Segment Open

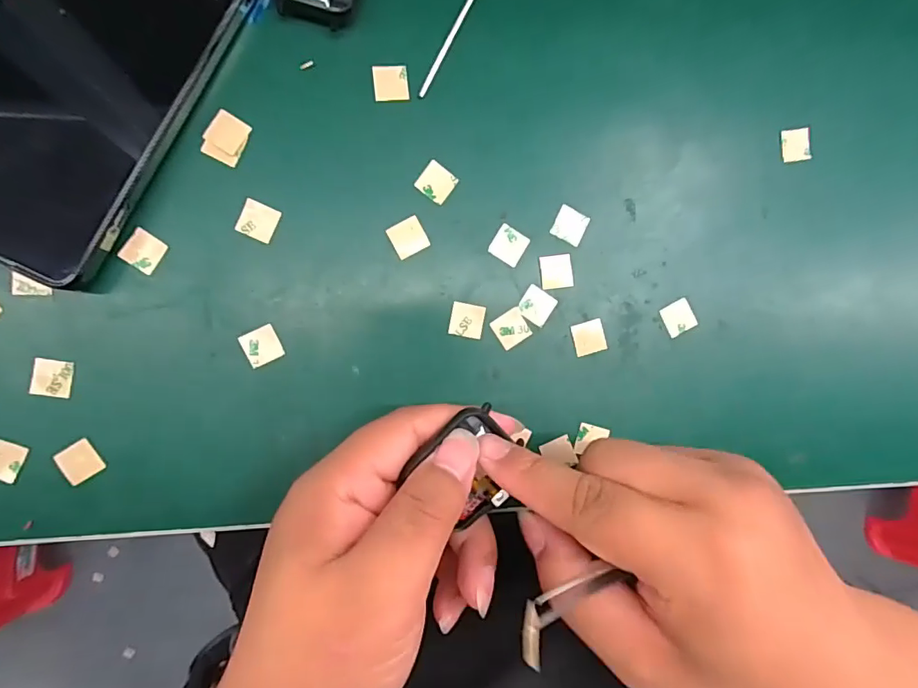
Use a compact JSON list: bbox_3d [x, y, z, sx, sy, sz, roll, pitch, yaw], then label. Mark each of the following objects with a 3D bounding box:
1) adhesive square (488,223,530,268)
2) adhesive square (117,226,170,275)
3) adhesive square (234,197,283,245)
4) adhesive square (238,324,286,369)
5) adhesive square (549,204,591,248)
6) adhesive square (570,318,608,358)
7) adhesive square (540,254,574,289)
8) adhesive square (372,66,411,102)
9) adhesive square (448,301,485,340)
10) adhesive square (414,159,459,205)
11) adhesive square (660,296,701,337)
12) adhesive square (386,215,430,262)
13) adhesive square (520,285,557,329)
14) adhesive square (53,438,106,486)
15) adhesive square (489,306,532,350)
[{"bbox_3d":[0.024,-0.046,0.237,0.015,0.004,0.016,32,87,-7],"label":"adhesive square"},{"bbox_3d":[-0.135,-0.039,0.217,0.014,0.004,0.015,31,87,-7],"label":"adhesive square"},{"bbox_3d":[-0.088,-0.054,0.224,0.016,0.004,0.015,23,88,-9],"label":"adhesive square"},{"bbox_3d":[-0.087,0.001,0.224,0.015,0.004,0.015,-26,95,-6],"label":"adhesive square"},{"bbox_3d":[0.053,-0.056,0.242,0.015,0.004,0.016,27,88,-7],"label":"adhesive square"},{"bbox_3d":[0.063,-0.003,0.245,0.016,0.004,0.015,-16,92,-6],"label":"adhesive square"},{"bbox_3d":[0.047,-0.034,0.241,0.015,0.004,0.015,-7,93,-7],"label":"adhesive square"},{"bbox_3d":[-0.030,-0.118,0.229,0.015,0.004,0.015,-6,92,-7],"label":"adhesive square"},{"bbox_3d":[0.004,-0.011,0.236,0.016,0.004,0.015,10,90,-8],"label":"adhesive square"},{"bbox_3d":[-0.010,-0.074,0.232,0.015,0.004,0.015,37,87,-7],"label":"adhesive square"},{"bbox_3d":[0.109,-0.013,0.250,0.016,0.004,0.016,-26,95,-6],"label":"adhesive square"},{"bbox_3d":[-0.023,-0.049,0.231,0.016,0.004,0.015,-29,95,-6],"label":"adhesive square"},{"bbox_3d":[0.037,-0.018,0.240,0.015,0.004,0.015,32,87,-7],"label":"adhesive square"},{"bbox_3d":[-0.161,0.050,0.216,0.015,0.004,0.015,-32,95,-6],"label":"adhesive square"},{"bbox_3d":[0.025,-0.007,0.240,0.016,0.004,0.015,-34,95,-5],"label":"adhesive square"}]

Segment Closed
Segment Open

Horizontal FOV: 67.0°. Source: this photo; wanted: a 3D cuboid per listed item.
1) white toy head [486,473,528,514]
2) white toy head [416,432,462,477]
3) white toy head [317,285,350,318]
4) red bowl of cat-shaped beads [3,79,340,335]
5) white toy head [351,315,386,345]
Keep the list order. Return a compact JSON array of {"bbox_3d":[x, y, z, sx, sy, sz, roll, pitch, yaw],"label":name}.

Segment Closed

■ **What the exercise asks**
Where the listing above reaches the line that contains "13) adhesive square (520,285,557,329)", start retyping, and finish with the line that contains "14) adhesive square (53,438,106,486)"; reproduce those lines exactly and no others.

■ **Written response**
13) adhesive square (520,285,557,329)
14) adhesive square (53,438,106,486)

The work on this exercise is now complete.